To understand Goodpasture syndrome, let’s start by thinking about the basement membrane which is a thin, sheet-like layer of tissue made of protein that keeps the epithelium stuck firmly to actual organ - a bit like double-sided tape which keeps gift wrapping paper stuck to the gift.

The basement membrane is made up of various proteins, but the major one is collagen, and since basement membrane exists throughout every organ system, it’s no wonder that collagen is the most abundant protein in the human body.
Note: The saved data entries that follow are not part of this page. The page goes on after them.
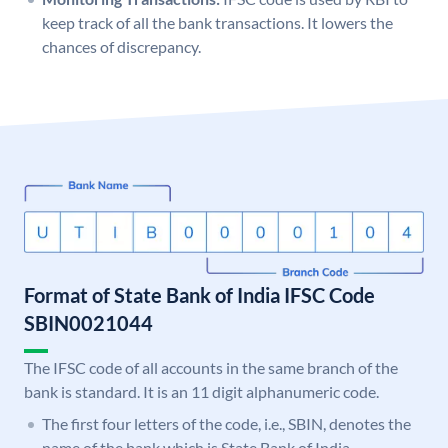
keep track of all the bank transactions. It lowers the
chances of discrepancy.
Format of State Bank of India IFSC Code
SBIN0021044
The IFSC code of all accounts in the same branch of the
bank is standard. It is an 11 digit alphanumeric code.
The first four letters of the code, i.e., SBIN, denotes the
name of the bank which is State Bank of India.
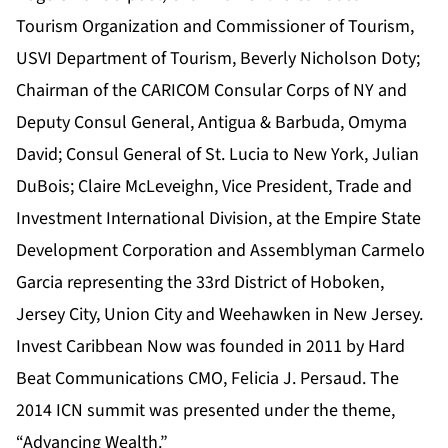
Tourism Organization and Commissioner of Tourism,
USVI Department of Tourism, Beverly Nicholson Doty;
Chairman of the CARICOM Consular Corps of NY and
Deputy Consul General, Antigua & Barbuda, Omyma
David; Consul General of St. Lucia to New York, Julian
DuBois; Claire McLeveighn, Vice President, Trade and
Investment International Division, at the Empire State
Development Corporation and Assemblyman Carmelo
Garcia representing the 33rd District of Hoboken,
Jersey City, Union City and Weehawken in New Jersey.
Invest Caribbean Now was founded in 2011 by Hard
Beat Communications CMO, Felicia J. Persaud. The
2014 ICN summit was presented under the theme,
“Advancing Wealth.”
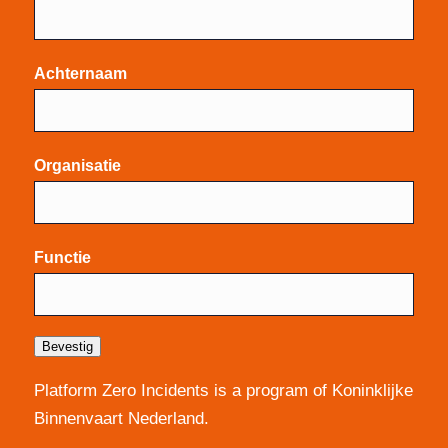
Achternaam
Organisatie
Functie
Bevestig
Platform Zero Incidents is a program of Koninklijke
Binnenvaart Nederland.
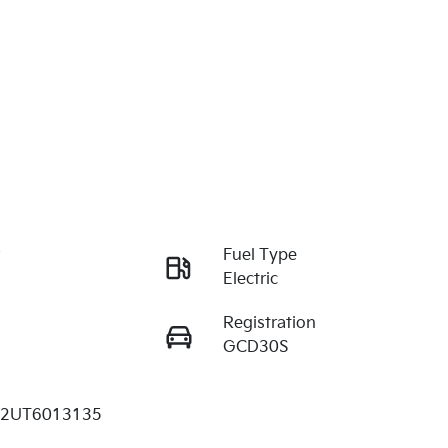
r
Fuel Type
Electric
Registration
GCD30S
2UT6013135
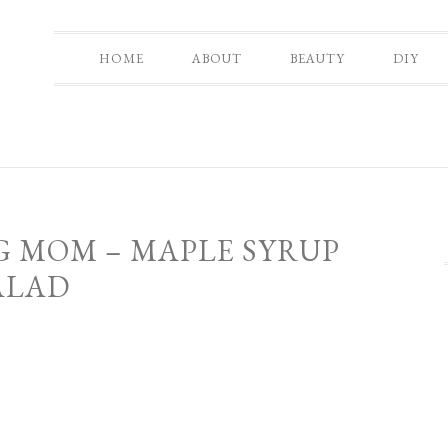
HOME
ABOUT
BEAUTY
DIY
G MOM – MAPLE SYRUP
ALAD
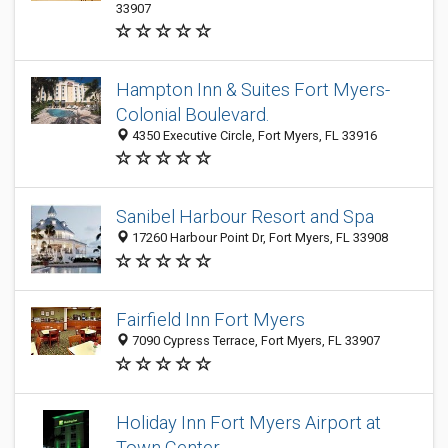
33907
Hampton Inn & Suites Fort Myers-
Colonial Boulevard.
4350 Executive Circle, Fort Myers, FL 33916
Sanibel Harbour Resort and Spa
17260 Harbour Point Dr, Fort Myers, FL 33908
Fairfield Inn Fort Myers
7090 Cypress Terrace, Fort Myers, FL 33907
Holiday Inn Fort Myers Airport at
Town Center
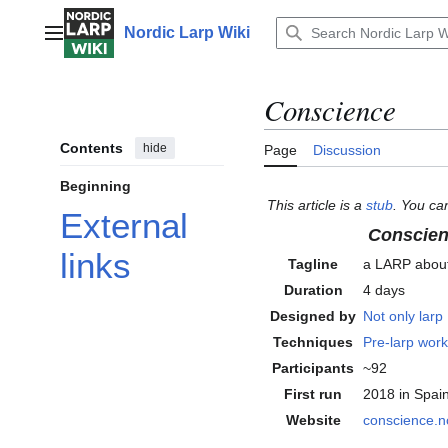
Jump
to
Nordic Larp Wiki
Main menu
content
Conscience
Contents
hide
Page
Discussion
Beginning
This article is a
stub
. You ca
External
Conscie
links
Tagline
a LARP abou
Duration
4 days
Designed by
Not only larp
Techniques
Pre-larp wor
Participants
~92
First run
2018
in Spai
Website
conscience
.n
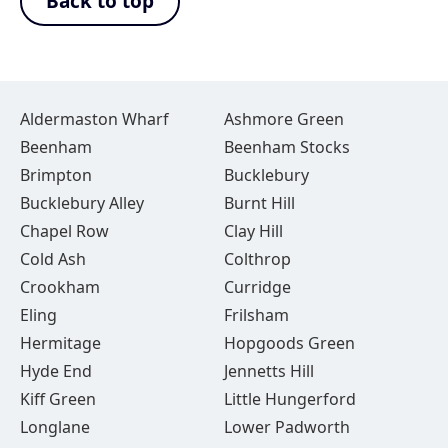
Back to top
Aldermaston Wharf
Ashmore Green
Beenham
Beenham Stocks
Brimpton
Bucklebury
Bucklebury Alley
Burnt Hill
Chapel Row
Clay Hill
Cold Ash
Colthrop
Crookham
Curridge
Eling
Frilsham
Hermitage
Hopgoods Green
Hyde End
Jennetts Hill
Kiff Green
Little Hungerford
Longlane
Lower Padworth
As far as proteins go, collagen is a pretty awesome looking one, with a triple-helix structure composed of three separate chains that are intertwined like braided hair.

Each of the chains can be one of six types, named α1 through α6, and the most common form of collagen found in the basement membrane is collagen type IV, which is made by mixing and matching these six α-chains.
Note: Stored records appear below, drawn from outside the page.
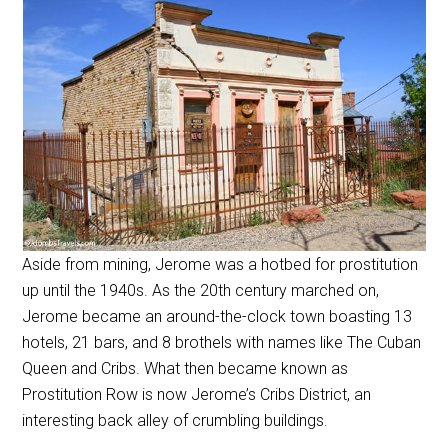
Aside from mining, Jerome was a hotbed for prostitution
up until the 1940s. As the 20th century marched on,
Jerome became an around-the-clock town boasting 13
hotels, 21 bars, and 8 brothels with names like The Cuban
Queen and Cribs. What then became known as
Prostitution Row is now Jerome’s Cribs District, an
interesting back alley of crumbling buildings.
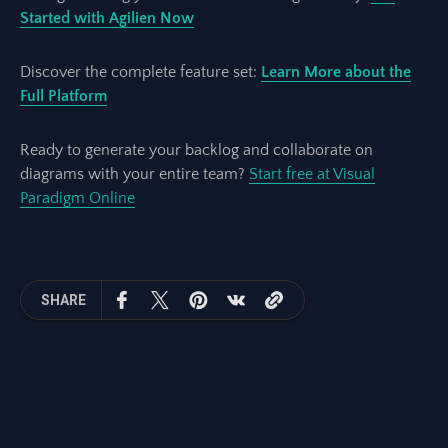
Started with Agilien Now
Discover the complete feature set:
Learn More about the
Full Platform
Ready to generate your backlog and collaborate on
diagrams with your entire team?
Start free at Visual
Paradigm Online
SHARE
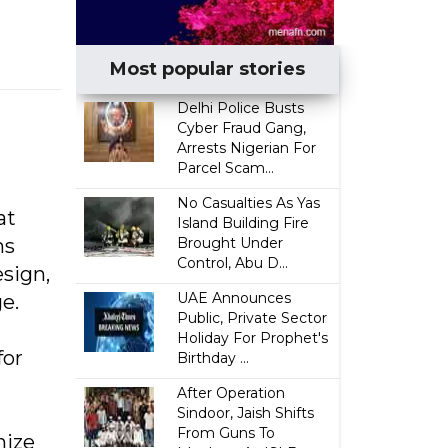
Most popular stories
Delhi Police Busts
Cyber Fraud Gang,
Arrests Nigerian For
Parcel Scam...
No Casualties As Yas
at
Island Building Fire
ns
Brought Under
Control, Abu D...
sign,
UAE Announces
e.
Public, Private Sector
Holiday For Prophet's
for
Birthday ...
After Operation
Sindoor, Jaish Shifts
From Guns To
nize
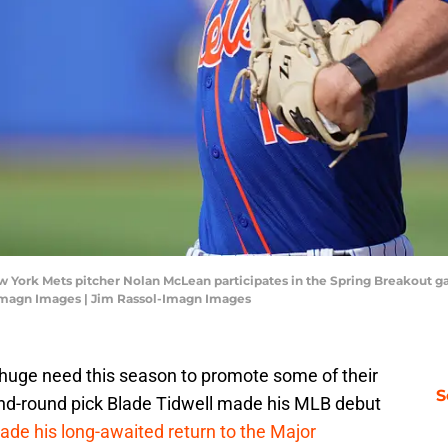
 New York Mets pitcher Nolan McLean participates in the Spring Breakout 
-Imagn Images | Jim Rassol-Imagn Images
huge need this season to promote some of their
S
ond-round pick Blade Tidwell made his MLB debut
de his long-awaited return to the Major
One version of type IV collagen combines the α3, α4, and α5 chains. Another combines two α1’s and an α2. A third version has two α5’s and an α6. And so on.

So it turns out that the α3/α4/α5 variant is most common in the glomerular basement membrane of the kidneys and the alveolar basement membrane of the lungs.

In Goodpasture syndrome, autoantibodies bind to a specific part of the α3 chain that is usually hidden deep within the folded chains.

This is an example of a type II hypersensitivity reaction, because once these autoantibodies, usually IgG but rarely IgM or IgA, bind to the the α3 chain, they activate the complement system. The complement system is a series of small proteins present in the blood that act like an enzymatic cascade to fight off bacterial and other pathogenic invasions.

When the Fab portion of the IgG molecule inappropriately binds to the α3 chain, C1, the first of the complement proteins, binds to the Fc portion of the IgG. This bound C1 is now activated and it starts engaging other members of the complement family, C2 through C9.

Some of these are activated by being cleaved or chopped by an enzyme. The cleaved fragments C3a, C4a, and C5a act as chemotactic agents meaning they attract certain cells like neutrophils.

Once neutrophils join the party, they dump a bunch of enzymes like peroxidase, myeloperoxidase, and proteinase-3 which all cause free oxygen radicals to form which damage the basement membrane as well as the nearby endothelium and the underlying organ itself.

Genetic risk factors for Goodpasture syndrome include having genes that encode a specific type of immune molecule called HLA-DR15 which is used to identify and bind to foreign molecules.